The Weeping Woman

Patricia Santos Marcantonio

Sunbury Press, September 2012

ISBN-13: 978-1620061091, $16.95, trade paperback; $4.99, eBook 

Reviewed by Michael R. Collings

I seem to be spending a fair amount of (fictional) time in San Antonio recently—and in the sometimes great, sometimes horrifying state of Texas in general. Over the past year, I’ve read a number of Joe McKinney’s exceptional zombie novels, most of them featuring a San Antonio over-run and quarantined. And  now I’m emerging from another visit, this time focusing on a legend-come-true, Patricia Santos Marcantonio’s The Weeping Woman.

I appreciate horror as a genre. I love monsters. But what makes horror such a flexible mode of storytelling is that is doesn’t actually require zombies or werewolves or vampires to be effective. Some of the most frightening monsters are…human. People turning their backs on humanity in order to pursue their own private heavens, or hells.

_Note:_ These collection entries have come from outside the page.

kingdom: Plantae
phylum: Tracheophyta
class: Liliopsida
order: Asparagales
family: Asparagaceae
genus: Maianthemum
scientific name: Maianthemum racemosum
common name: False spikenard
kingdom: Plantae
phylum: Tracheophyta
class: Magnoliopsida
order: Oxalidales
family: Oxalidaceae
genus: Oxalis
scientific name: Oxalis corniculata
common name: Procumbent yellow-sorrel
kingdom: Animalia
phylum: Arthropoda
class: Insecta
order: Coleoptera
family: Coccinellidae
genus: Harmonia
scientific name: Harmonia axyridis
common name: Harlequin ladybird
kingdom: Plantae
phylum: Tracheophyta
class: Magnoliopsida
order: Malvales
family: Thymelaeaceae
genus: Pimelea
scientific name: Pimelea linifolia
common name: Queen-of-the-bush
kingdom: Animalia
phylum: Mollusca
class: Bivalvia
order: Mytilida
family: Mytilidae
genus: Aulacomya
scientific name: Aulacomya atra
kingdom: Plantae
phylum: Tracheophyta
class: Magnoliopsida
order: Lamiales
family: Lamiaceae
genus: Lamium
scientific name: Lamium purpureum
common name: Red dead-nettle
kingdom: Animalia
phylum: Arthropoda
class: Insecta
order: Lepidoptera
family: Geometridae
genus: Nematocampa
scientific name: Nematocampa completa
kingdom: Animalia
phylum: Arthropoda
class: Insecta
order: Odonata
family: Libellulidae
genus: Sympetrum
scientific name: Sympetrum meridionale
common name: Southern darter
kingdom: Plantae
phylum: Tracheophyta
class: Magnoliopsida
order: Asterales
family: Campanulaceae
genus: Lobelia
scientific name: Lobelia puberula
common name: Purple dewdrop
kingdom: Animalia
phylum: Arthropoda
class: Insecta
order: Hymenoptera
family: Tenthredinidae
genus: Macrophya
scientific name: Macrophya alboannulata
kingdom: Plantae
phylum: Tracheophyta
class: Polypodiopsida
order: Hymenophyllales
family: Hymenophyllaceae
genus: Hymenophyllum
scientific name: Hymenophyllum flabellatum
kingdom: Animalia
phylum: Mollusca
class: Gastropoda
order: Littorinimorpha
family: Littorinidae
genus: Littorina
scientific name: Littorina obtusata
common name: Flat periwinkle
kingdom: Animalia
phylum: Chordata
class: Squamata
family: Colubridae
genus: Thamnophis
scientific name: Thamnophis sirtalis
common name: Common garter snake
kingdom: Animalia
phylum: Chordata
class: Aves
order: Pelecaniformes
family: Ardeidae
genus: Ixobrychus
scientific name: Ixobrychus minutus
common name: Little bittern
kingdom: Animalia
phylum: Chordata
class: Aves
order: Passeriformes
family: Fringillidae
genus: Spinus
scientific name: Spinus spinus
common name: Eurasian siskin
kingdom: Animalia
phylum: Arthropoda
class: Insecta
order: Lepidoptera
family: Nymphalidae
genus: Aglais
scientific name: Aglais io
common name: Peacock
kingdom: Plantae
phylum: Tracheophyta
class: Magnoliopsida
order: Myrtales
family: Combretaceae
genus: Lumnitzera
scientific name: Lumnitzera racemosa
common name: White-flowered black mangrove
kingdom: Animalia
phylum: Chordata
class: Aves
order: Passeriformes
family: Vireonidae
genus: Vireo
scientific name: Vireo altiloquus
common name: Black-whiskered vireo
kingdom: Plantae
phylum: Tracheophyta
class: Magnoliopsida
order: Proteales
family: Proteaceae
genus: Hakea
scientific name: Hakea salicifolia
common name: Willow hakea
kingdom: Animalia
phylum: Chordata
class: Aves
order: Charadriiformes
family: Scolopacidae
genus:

In Marcantonio’s tale, the city of San Antonio is beset by two separate monsters. One is a pyromaniac, staining the evening skies crimson with his series of arson fires. No one has a clue as to who he is or why me sets fires, but his actions are draining the city of its life and putting a strain on the police department’s ability not only to cope with their normal problems but to control this one.

And there is the other monster. Children are disappearing. Young children. No one sees anything suspicious, no one notices anyone unusual…yet, in almost the blink of an eye or the turn of a mother’s back, children disappear. When one of them is discovered dead, his body carefully arranged on an elaborate tombstone in the nearby cemetery, things take an eerie turn. There is more here than a simple, garden-variety pervert; indeed, events suggest that the kidnapper is somehow enacting an ancient Mexican legend, “La Llorona,” or “The Weeping Woman.”

This is where San Antonio detective Blue Rodriguez, and her F.B.I. partner Daniel Ryan, begin looking for more than the obvious. Rodriguez is not only a tough-as-nails cop; she is also something of a ‘monster’ herself in that she has a special talent, one that destroyed her mother and threatens to destroy her. She can see victims. If she touches a body, she sees how the person died. If she enters a room defiled by violence, she sees the victim. The one thing she cannot see—the thing that frustrates and maddens her—is the perpetrator.

Temporarily transferred from Robbery to Homicide, Blue must follow the sparse clues the kidnapper has left and keep her secret from her new (and highly attractive) partner, while using all of her talents—natural and supernatural—to find the monsters before it is too late.

While horror of a specific sort, The Weeping Woman is also an entirely human—and humane—novel about rescue and redemption. Nearly everyone in the story is injured in some key way, either physically or psychically. The kidnapper has been traumatized in the past, although that fact does not alleviate the horror of the kidnappings. Blue, her mother, her sister, and her aunt—all have suffered and are deeply scarred, although they deal with their problems in far different ways. Even the clean-cut, Kennedy-looking Ryan conceals a secret, one that tinges his growing relationship with Blue.

But Blue is the true center of the story. While the overt narrative concentrates on her desperate attempts to balance her wounds with her need to solve the kidnappings, the underlying story—and perhaps the more important one—follows Blue’s conscious and unconscious attempts at punishing and ultimately forgiving herself for her own sins. Her path is dangerous and dark, regardless of which story we follow, but it is her only possibility of redemption.